Selected extract:
--------------------------------------------------
Senator Day: This question was asked, but I am not sure it was answered. You mentioned the Danish sledge dog patrol. Are the dogs Danish, is the sled Danish, or are the soldiers Danish?

Brig.-Gen. Millar: All the above, senator. The dogs are Greenlander dogs. The Danes use dogs as opposed to snowmobiles. They have tremendous capability for their own safety and security of Greenland. We will be sharing our lessons learned, so we can portage with our neighbours.

Senator Day: Do we not have dogsleds in the North? Do we have to bring them in from Greenland?

Brig.-Gen. Millar: We have snowmobiles, which are faster.

Senator Day: Is the DC-3 the same one that was flying in the 1950s?

Brig.-Gen. Millar: That is a brand new, re-engined DC-3 flown by Kenn Borek Ltd. For part of our CASARA north concept, we are using civilian industry to support our operations.

The Chair: Thank you very much for being with us today and cramming a lot of information into the time. We do appreciate it.
--------------------------------------------------
Information shown:

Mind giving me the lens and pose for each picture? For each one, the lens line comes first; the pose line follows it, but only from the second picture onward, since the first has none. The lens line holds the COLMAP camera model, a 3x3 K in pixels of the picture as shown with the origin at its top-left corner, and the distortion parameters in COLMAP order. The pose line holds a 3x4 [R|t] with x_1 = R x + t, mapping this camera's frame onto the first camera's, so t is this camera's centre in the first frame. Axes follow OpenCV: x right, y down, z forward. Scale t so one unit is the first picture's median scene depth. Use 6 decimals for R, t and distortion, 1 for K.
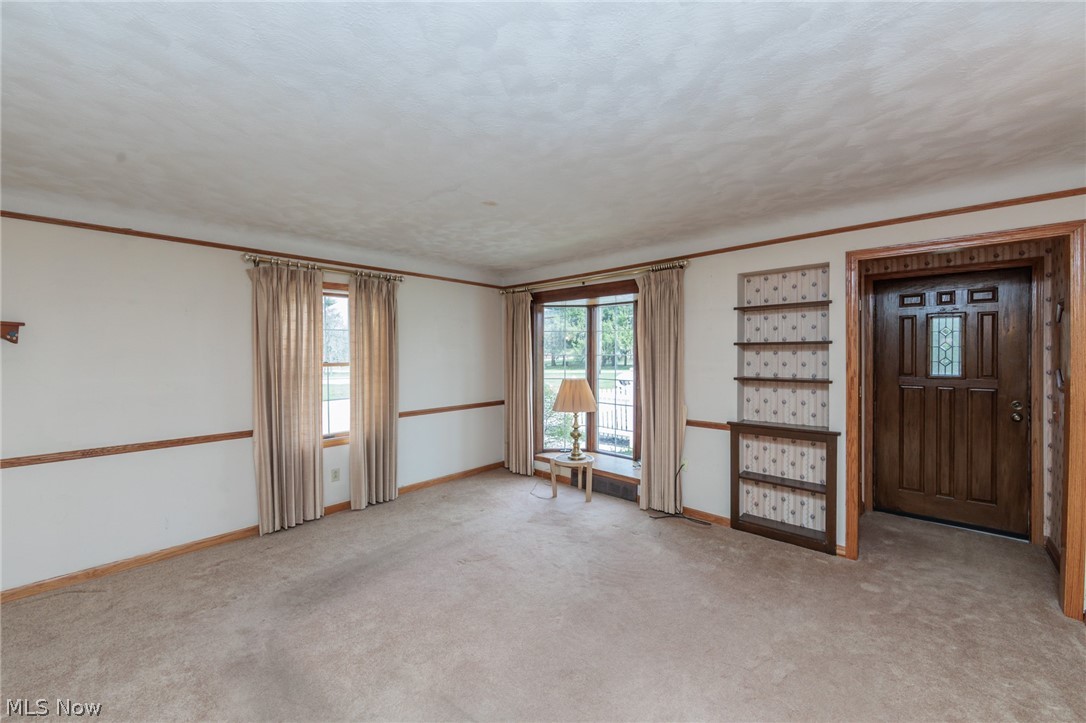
lens RADIAL K [[429.5, 0, 542.3], [0, 429.5, 356.8], [0, 0, 1]] dist [-0.001723, 0.000012]
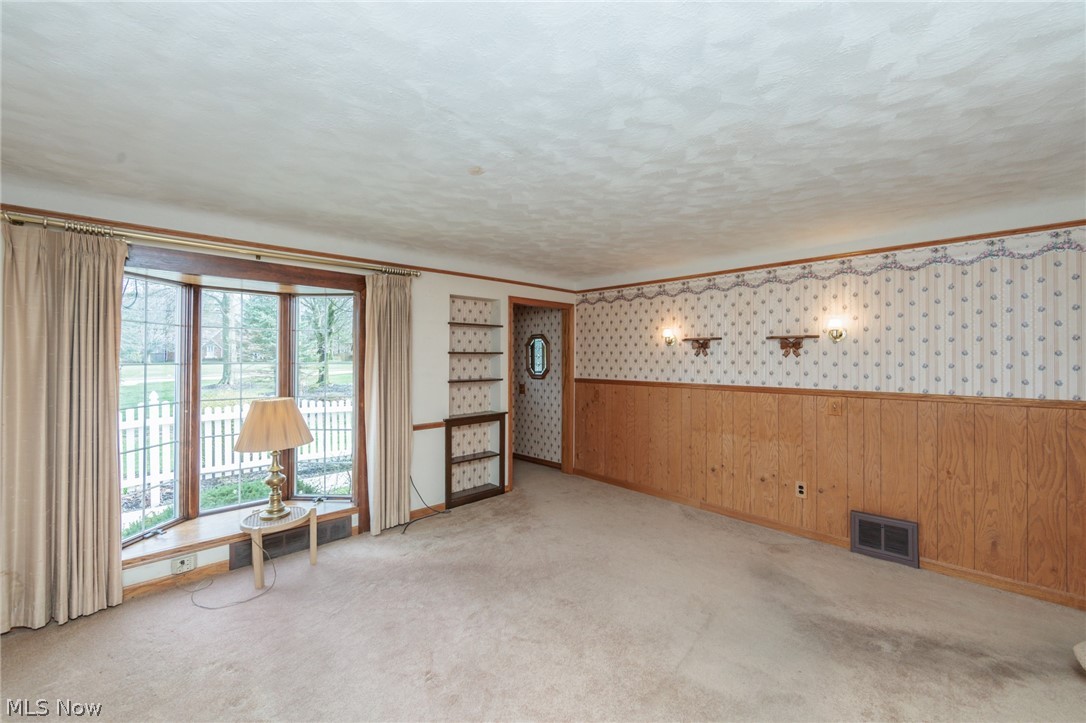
lens RADIAL K [[429.5, 0, 542.3], [0, 429.5, 356.8], [0, 0, 1]] dist [-0.001723, 0.000012]
pose [[0.060469, 0.007926, 0.998139, -0.738727], [0.011450, 0.999897, -0.008634, -0.005058], [-0.998104, 0.011951, 0.060372, 0.685195]]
--------------------------------------------------
Continue the committee transcript on Arctic military operations from the point where it stops.

Written response:
Our next witness today is Brigadier-General Gary O'Brien, Director General Land Reserve/COS Land Reserve. He is the senior army reserve adviser to the Chief of the Land Staff; and as a secondary duty, I am sure there are many more, you are also the Commander of the Canadian Rangers of which we have many questions. Do you have an opening statement?

Brigadier-General Gary O'Brien, Director General Land Reserve/COS Land Reserve, National Defence: I do not have an opening statement. I would be pleased to introduce myself and provide context to my position.

I am the Chief of Staff Land Reserve and the senior army reservist and responsible to the commander for the institutional advice and management of the reserve issues within the army today.

For the Chief of the Land Staff, I am the officer responsible as the Canadian ranger national authority. My responsibilities are institutional in nature and force generation, to enable and put in place that capability for the rangers, for people like Dave Millar to be able to use them at the appropriate time. With that, I am pleased to answer questions.

The Chair: Does he really have the best rangers at his disposal?

Brig.-Gen. O'Brien: All of our Canadian rangers are extraordinary Canadians.

The Chair: That is an excellent answer.

Senator Dallaire: The five ranger regions are commanded by ex-regular force class B reservists, or are they still full- time regular force officers?

Brig.-Gen. O'Brien: They are actually neither. They are a combination of regular, retired regular on class B service and of serving reservists on class B service. There is a mix across the country.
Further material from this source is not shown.